San-nakji 산낙지”: Live Octopus
San-nakji might be difficult to swallow. Literally. It’s chopped, live baby octopus, and the tentacles continue to squirm even after being plated, often sticking on your chopsticks or in your mouth.
Vendors like to present this dish with as many wiggling tentacles as possible to showcase the freshness of the nakji, which most fans delight in. Because of the shock-value, it’s become a popular dish for tourists, too.
To give focus to freshness, the firm, chewy san-nakji is usually only seasoned with a splash of sesame oil and sprinkle of sesame seeds. If you need more seasoning, it can also be consumed with ssamjang or a soybean red pepper paste.
San-nakji is available at many markets alongside other popular street foods, but if you’re looking for a specialty nakji restaurant, check out Jongno-jin Octopus, which offers an array of live-octopus dishes.
Bungeo-ppang 붕어빵 / Eenguh-ppang 잉어빵: Fish-shaped Pastry
This popular street pastry is traditionally filled with sweet red bean and cooked on a fish-shaped cast iron mold. The best way to eat it, like most street food, is right off the iron so it’s piping hot and crispy.
There are two versions of this fish bread in Korea. Bungeo-ppang is thicker and flatter, which completely conceals the filling. Meanwhile, eenguh-ppang—”carp bread”—is greasier, with a plumper and translucent belly giving a preview of the sweetness inside.
Like many Korean foods, new and trendy bungeo-ppang variations have begun popping up, including variations filled with purple sweet potato at Purple Sweet Potato Bungeo-ppang; miniature versions from Cotton Bung-ah; and even elevated ones made with puff pastries at The Bungeo-ppang From France.
Dalgona 달고나: Honeycomb Toffee
Also known as ppopgi or bbopgi, dalgona was first created after the Korean War as an alternative to the sweets US Army officials shared with children. Because they couldn’t afford to purchase such luxurious confections, Koreans figured out that by melting sugar with water and adding a pinch of baking soda, which causes the sugar to become airy and light while maintaining a crunchy texture.
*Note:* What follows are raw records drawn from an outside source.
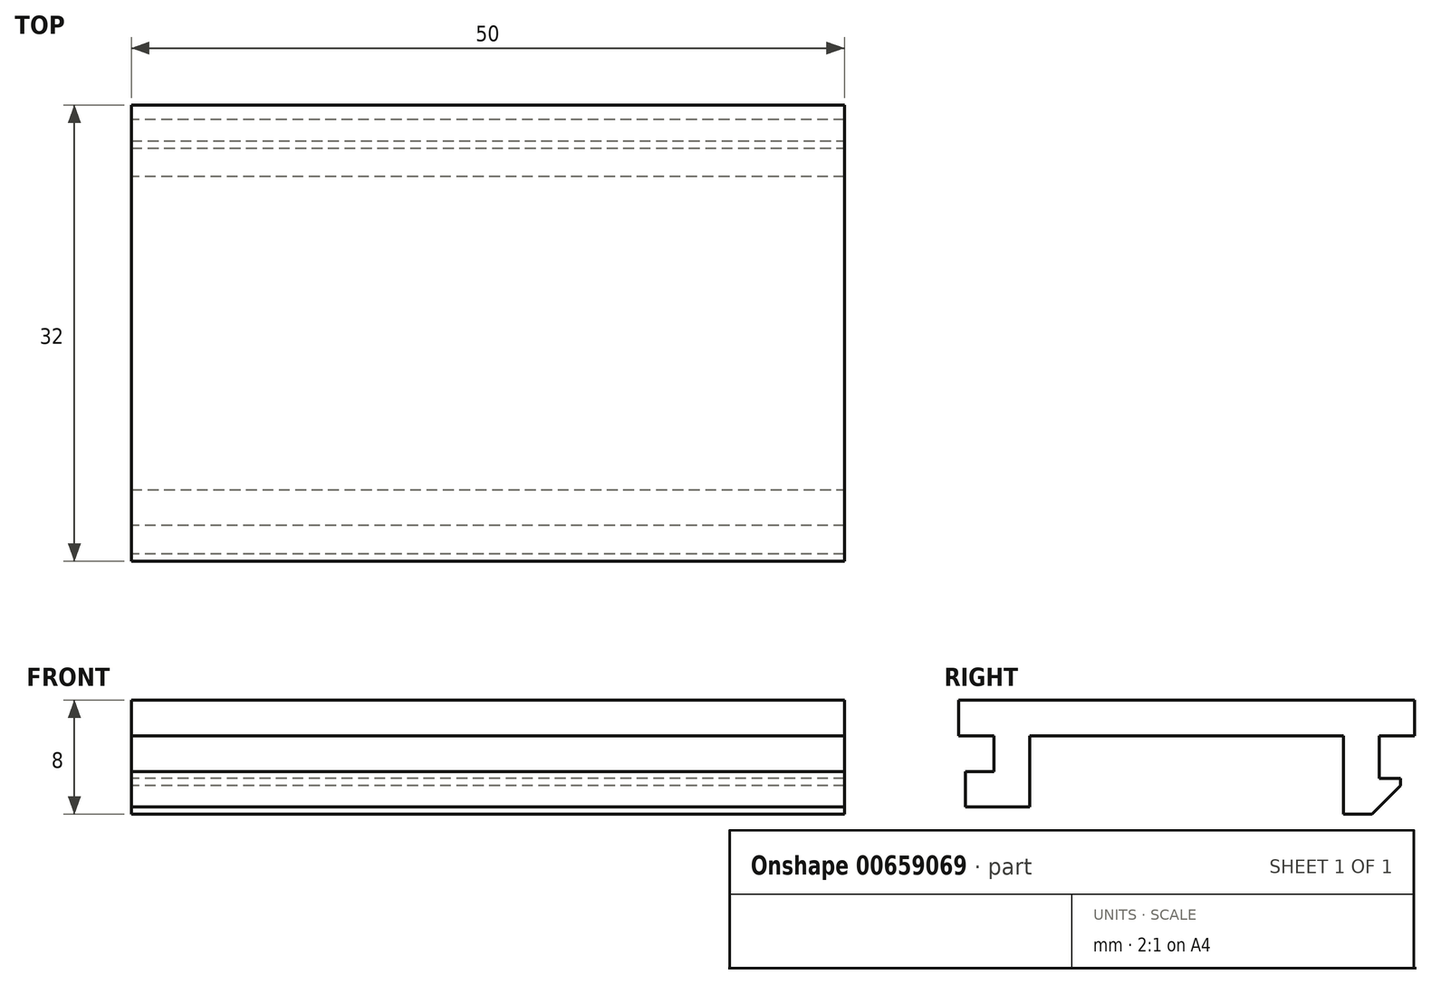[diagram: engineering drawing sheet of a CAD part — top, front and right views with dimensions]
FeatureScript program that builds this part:
annotation { "Feature Type Name" : "Feature", "Feature Type Description" : "" }
export const myFeature = defineFeature(function(context is Context, id is Id, definition is map)
    precondition{}
    {
        {
            var Q0;
            Q0=qCreatedBy(makeId("Top.planeOp"),FACE);
            var sketch = newSketch(context, id + "F0", { "sketchPlane" : qUnion([Q0])});
            skLineSegment(sketch, "E0.bottom", {"start": v(25, 16) * mm, "end": v(-25, 16) * mm});
            skLineSegment(sketch, "E0.top", {"start": v(25, -16) * mm, "end": v(-25, -16) * mm});
            skLineSegment(sketch, "E0.left", {"start": v(25, 16) * mm, "end": v(25, -16) * mm});
            skLineSegment(sketch, "E0.right", {"start": v(-25, 16) * mm, "end": v(-25, -16) * mm});
            skPoint(sketch, "E0.middle", {"position": v(0, 0) * mm});
            skLineSegment(sketch, "E1", {"start": v(-25, 13.5) * mm, "end": v(25, 13.5) * mm});
            skLineSegment(sketch, "E2", {"start": v(25, -13.5) * mm, "end": v(-25, -13.5) * mm});
            skLineSegment(sketch, "E3", {"start": v(-25, -11) * mm, "end": v(25, -11) * mm});
            skLineSegment(sketch, "E4", {"start": v(25, 11) * mm, "end": v(-25, 11) * mm});
            skSolve(sketch);
        }
        {
            var Q0;
            Q0 = qSketchRegion(id + "F0", true);
            extrude(context, id + "F1", {"entities" : qUnion([Q0]), "depth" : 2.5 * mm, "offsetDistance" : 25 * mm});
        }
        {
            var Q0;
            {var subQ0=sQuery(id+"F0.wireOp",EDGE,"E2");Q0=makeQuery(id+"F0.imprint","IMPRINT",FACE,{"disambiguationData":[TD([[makeQuery(id+"F0.imprint","IMPRINT",EDGE,{"derivedFrom":subQ0}),-1.0]])]});}
            extrude(context, id + "F2", {"entities" : qUnion([Q0]), "operationType" : NewBodyOperationType.ADD, "depth" : -5 * mm, "offsetDistance" : 25 * mm});
        }
        {
            var Q0;
            Q0=makeQuery(id+"F2.opExtrude","SWEPT_FACE",FACE,{"disambiguationData":[OSD([sQuery(id+"F0.wireOp",EDGE,"E2")])]});
            var sketch = newSketch(context, id + "F3", { "sketchPlane" : qUnion([Q0])});
            skLineSegment(sketch, "E5", {"start": v(-25, -2.5) * mm, "end": v(25, -2.5) * mm});
            skSolve(sketch);
        }
        {
            var Q0;
            {var subQ0=sQuery(id+"F3.wireOp",EDGE,"E5");Q0=makeQuery(id+"F3.imprint","IMPRINT",FACE,{"disambiguationData":[TD([[makeQuery(id+"F3.imprint","IMPRINT",EDGE,{"derivedFrom":subQ0}),-1.0]])]});}
            extrude(context, id + "F4", {"entities" : qUnion([Q0]), "operationType" : NewBodyOperationType.ADD, "depth" : 2 * mm, "offsetDistance" : 25 * mm});
        }
        {
            var Q0;
            {var subQ0=sQuery(id+"F0.wireOp",EDGE,"E1");Q0=makeQuery(id+"F0.imprint","IMPRINT",FACE,{"disambiguationData":[TD([[makeQuery(id+"F0.imprint","IMPRINT",EDGE,{"derivedFrom":subQ0}),-1.0]])]});}
            extrude(context, id + "F5", {"entities" : qUnion([Q0]), "operationType" : NewBodyOperationType.ADD, "depth" : -5.5 * mm, "offsetDistance" : 25 * mm});
        }
        {
            var Q0;
            Q0=makeQuery(id+"F5.opExtrude","SWEPT_FACE",FACE,{"disambiguationData":[OSD([sQuery(id+"F0.wireOp",EDGE,"E1")])]});
            var sketch = newSketch(context, id + "F6", { "sketchPlane" : qUnion([Q0])});
            skLineSegment(sketch, "E6", {"start": v(-25, -3) * mm, "end": v(25, -3) * mm});
            skSolve(sketch);
        }
        {
            var Q0;
            {var subQ0=sQuery(id+"F6.wireOp",EDGE,"E6");Q0=makeQuery(id+"F6.imprint","IMPRINT",FACE,{"disambiguationData":[TD([[makeQuery(id+"F6.imprint","IMPRINT",EDGE,{"derivedFrom":subQ0}),-1.0]])]});}
            extrude(context, id + "F7", {"entities" : qUnion([Q0]), "operationType" : NewBodyOperationType.ADD, "depth" : 1.5 * mm, "offsetDistance" : 25 * mm});
        }
        {
            var Q0;
            Q0=makeQuery(id+"F7.opExtrude","CAP_EDGE",EDGE,{"disambiguationData":[OSD([sQuery(id+"F0.wireOp",EDGE,"E1")])],"isStart":false});
            chamfer(context, id + "F8", {"entities" : qUnion([Q0]), "width" : 2 * mm, "tangentPropagation" : true});
        }
    });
They would then add a stick and a shape, such as a heart or star, so children could eat it like a lollipop.
While it’s difficult to come by a dalgona vendor today, it is widely consumed in beverage form. Dalgona coffee became a huge trending item after actor Jung Il-woo shared his discovery on a Korean television program. The sweet flavor followed by a bitter aftertaste makes it a perfect accompaniment to coffee and tea. Now, you can find dalgona everywhere from ice cream flavors to Peppero sticks.
Dalgona coffee pretty is pretty much anywhere, but if you want to enjoy it in a beautiful space and trendy neighborhood, check our Cafe Tea Konkuk University.
Beondegi 번데기: Steamed Silkworm Pupae
Certainly not for the faint of heart, beondegi is made by steaming or boiling silkworm pupae, and is served in a disposable paper cup with a toothpick. The shrimp-like, musty aroma is distinct and strong enough that you’ll smell it from down the block if you’re ever in the vicinity of steaming beondegi pans.
This high-protein worm became popular during the Korean War due to its nutritional content and availability. Oftentimes enjoyed with a bottle of soju, this is a popular street food, especially amongst older Koreans, and is even sold in cans at grocery stores. Biting into its softened exoskeleton, you will notice a small burst of liquid being released into your mouth.
There are a ton of vendors at Namdaemun Market that sells beondegi in bulk for you to cook at home, or eat on site.